Ejercicios por completar
1. Según el hilo de felicitaciones, ¿desde qué lugar envía sus buenos deseos el usuario te gato?
2. Traduzca al español la oración "Can you believe that today is the first time I read this new forum?", que aparece en el hilo de felicitaciones.

# Happy 58th Birthday Rayines



## Lancel0t

(Happy Birthday!)
  ​


----------



## Artrella

*Inés!!! * 






 Muchos besos y abrazos ... y que los cumplas muy feliz!!!  Alguna copita de champagne por ahí???


----------



## Phryne

*FELIZ CUMPLE INES!!!!!!*

Dijeron torta????


----------



## cuchuflete

*¡feliz cumpleaños Inés*












un abrazo,
Cuchu​


----------



## VenusEnvy

Inés: Wishing you a wonderful birthday  for a wonderful person!


----------



## Alfry

happy birthday to youuuuuu.... Buon compleanno


----------



## lauranazario

Happy birthday, Rayines!
As you blow out the candles on your cake, may all your wishes come true. 

Saludos,
LN


----------



## Like an Angel

¡¡¡¡¡¡¡¡¡¡Feliz Cumpleaños Inesita!!!!!!!!! y que cuuuuuuuuuuumplaaaaaaas muuuuuuuuuuuchooooooooooos maaaaaaaaaaaaaaas  

P.D.: Desde que abrieron el sub-foro, me perdí de saludar a un montón de gente, voy a tener que ponerme al día con todos


----------



## alc112

Feliz cumpleaños Inés!!!
Que la pasas super bien y cuidado con lo que comas (te puede caer mal)


----------



## garryknight

Happy birthday, Inés. And still young!


----------



## te gato

Happy Birthday Rayines;

Best wishes from all of us here in Alberta...
and many..many...many..yadda,yadda..more..

te gato


----------



## pinkpanter

¡¡Muchas felicidades!!


----------



## abc

*Rayines,*

*Happy Birthday!!!*


----------



## Rayines

_



			As you blow out the candles on your cake, may all your wishes come true. 

Click to expand...

__SORRY, SORRY, SORRY to everybody. Can you believe that today is the first time I read this new forum? _
_Well....I survived my birthday!. Always young...of course  hehehe....and thank you all, thank you all for your good wishes!!!_


----------



## Whodunit

*Van harte gefeliciteerd met je verjaardag ...​*


----------

Material proporcionado
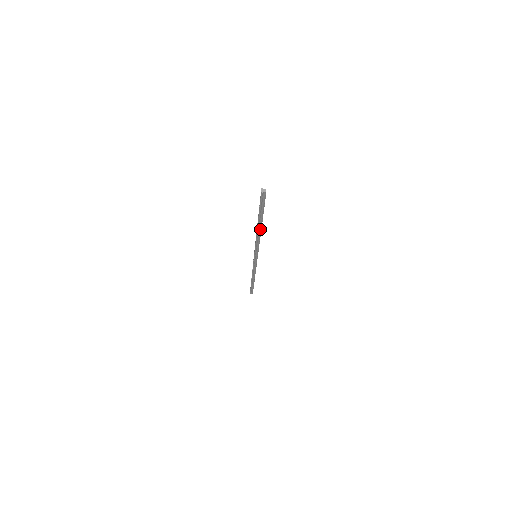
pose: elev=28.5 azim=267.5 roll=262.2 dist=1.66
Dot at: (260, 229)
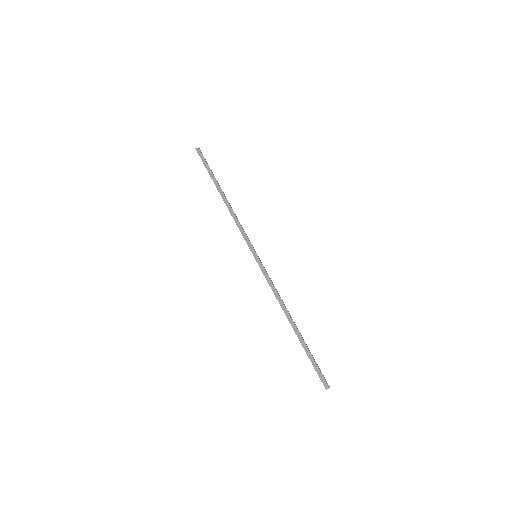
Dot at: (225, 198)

Las soluciones
1. Desde Alberta.

2. ¿Pueden creer que hoy es la primera vez que leo este nuevo foro?